-- Problem set --
(a) Please answer these questions from the piece on Richard Lewis's Spring Collection, one answer per line:
(i) In what venue is the Spring Collection shown?
(ii) What had the writer expected to find there?
(iii) What space do the models use instead of a catwalk?
(b) Write the next part of the piece on Richard Lewis's Spring Collection, following on from its final sentence.

-- Selected text --
# # # # # # #
Satisfaction in Herself

Richard Lewis Studio
Richard Lewis Studio. Image source

AS I enter the dazzling and expensively refurbished Café-en-Seine to view Richard Lewis’s Spring Collection, my trepidation as a clueless male evaporates. I had expected catwalks, and haughty and unforgiving gurus of haute-couture, though Lewis’s relaxed and fluent radio interview had earlier deflated this caricature somewhat. The atmosphere is relaxed, expectant, and happy. Women here are indeed exquisitely dressed, but in an understated way which bespeaks a quiet self-confidence, which in turn suggests there is no need to put anyone down in order to feel superb about oneself. Instead of a catwalk, the models will use a cleared space around the long middle row of tables, thus ensuring that the maximum number get the closest view. It is intimate, and classical in its simplicity.
# # # # # # #
-- Data under study --
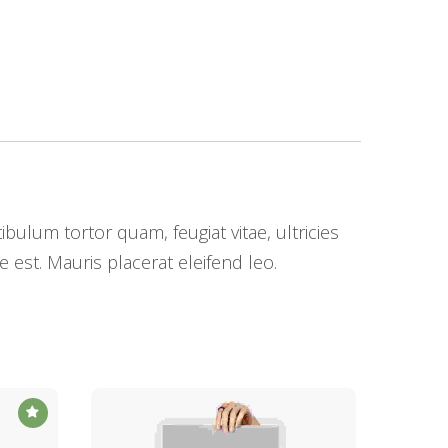
ulum tortor quam, feugiat vitae, ultricies
 est. Mauris placerat eleifend leo.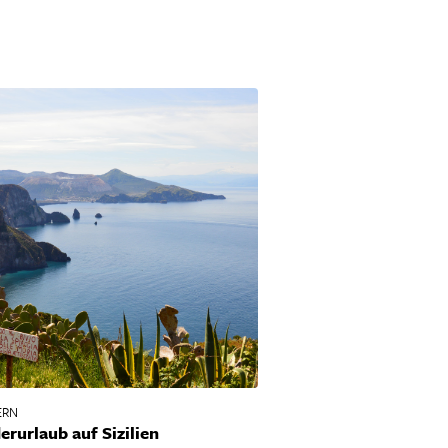
ERN
rurlaub auf Sizilien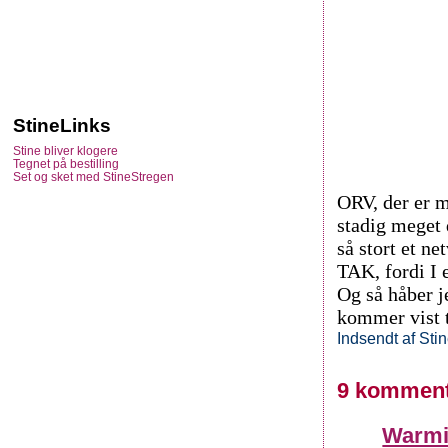
StineLinks
Stine bliver klogere
Tegnet på bestilling
Set og sket med StineStregen
ORV, der er 
stadig meget 
så stort et ne
TAK, fordi I 
Og så håber j
kommer vist ti
Indsendt af
Sti
9 komment
Warm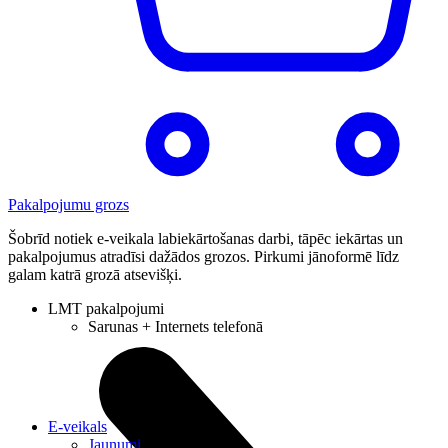
Pakalpojumu grozs
Šobrīd notiek e-veikala labiekārtošanas darbi, tāpēc iekārtas un
pakalpojumus atradīsi dažādos grozos. Pirkumi jānoformē līdz
galam katrā grozā atsevišķi.
LMT pakalpojumi
Sarunas + Internets telefonā
E-veikals
Jaunumi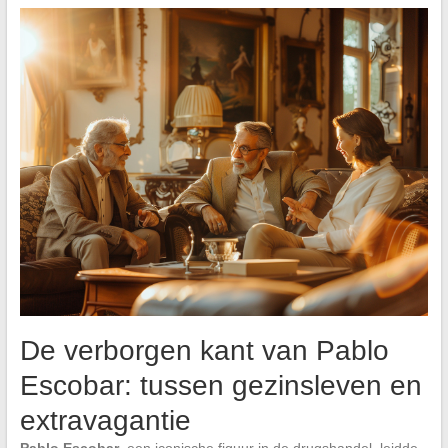
De verborgen kant van Pablo
Escobar: tussen gezinsleven en
extravagantie
Pablo Escobar
, een iconische figuur in de drugshandel, leidde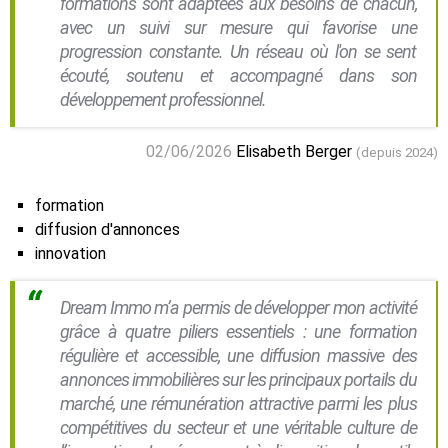
formations sont adaptées aux besoins de chacun,
avec un suivi sur mesure qui favorise une
progression constante. Un réseau où l'on se sent
écouté, soutenu et accompagné dans son
développement professionnel.
02/06/2026
Elisabeth Berger
(depuis 2024)
formation
diffusion d'annonces
innovation
Dream Immo m’a permis de développer mon activité
grâce à quatre piliers essentiels : une formation
régulière et accessible, une diffusion massive des
annonces immobilières sur les principaux portails du
marché, une rémunération attractive parmi les plus
compétitives du secteur et une véritable culture de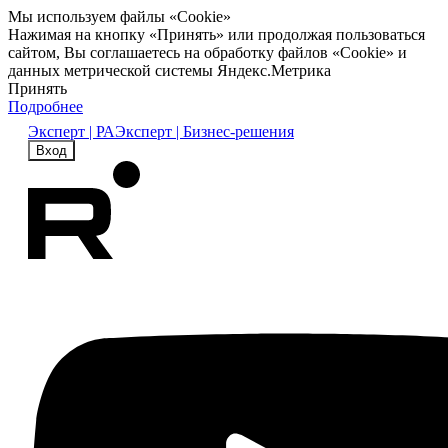
Мы используем файлы «Cookie»
Нажимая на кнопку «Принять» или продолжая пользоваться
сайтом, Вы соглашаетесь на обработку файлов «Cookie» и
данных метрической системы Яндекс.Метрика
Принять
Подробнее
Эксперт | РА
Эксперт | Бизнес-решения
Вход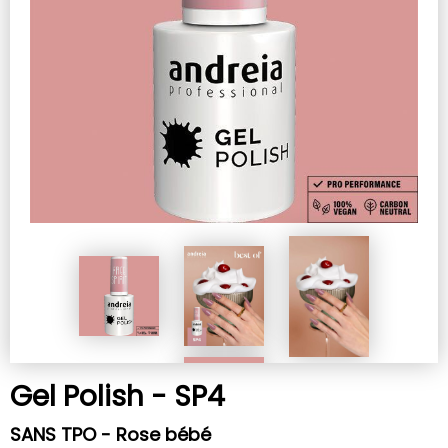
Gel Polish - SP4
SANS TPO - Rose bébé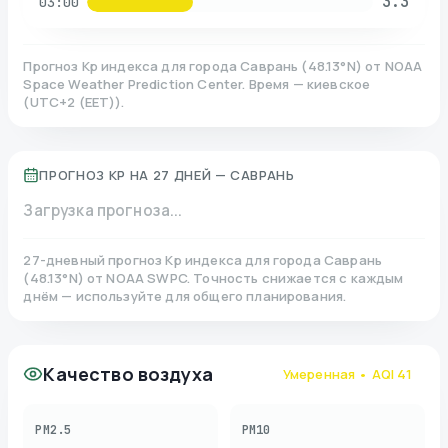
3.3
03:00
Прогноз Kp индекса для города
Саврань
(
48.13
°N)
от NOAA
Space Weather Prediction Center. Время — киевское
(
UTC+2 (EET)
).
ПРОГНОЗ KP НА 27 ДНЕЙ —
САВРАНЬ
Загрузка прогноза...
27-дневный прогноз Kp индекса для города
Саврань
(
48.13
°N)
от NOAA SWPC. Точность снижается с каждым
днём — используйте для общего планирования.
Качество воздуха
Умеренная
• AQI
41
PM2.5
PM10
# # # # # # #
-- Your responses --
(a)
(i) The Café-en-Seine.
(ii) Catwalks, and haughty and unforgiving gurus of haute-couture.
(iii) A cleared space around the long middle row of tables.

(b)
Jim Greeley
Jim Greeley, 1953-2006. Photo Maura Smith

I relax into a premature sense of security, swapping jokes with happy women on both sides of me. It is only when a stentorian Jim Greeley announces the beginning of the show and the dreamlike, poly-racial models begin their hypnotic walk that I realise I am in the realm-I-know-nothing-of, a disconcerting yet necessary experience for a novelist as long in the tooth as your scribe. And yet in an odd way I do know something of it. Unexpectedly, to me at least, my eyes are less on the models and more on the symbiosis of model and fabric, how the beautifully cut material and the exquisite colour projects the model in a new way every time she comes around again in a new ensemble. It is theatre of the purest sort. I glance at the rapt faces of the predominantly female audience. There is a quietly excited on-going commentary on either side of me – and if unspoken, perhaps also in many of the minds present. Projection, dream, yearning, self-knowledge – it is all there.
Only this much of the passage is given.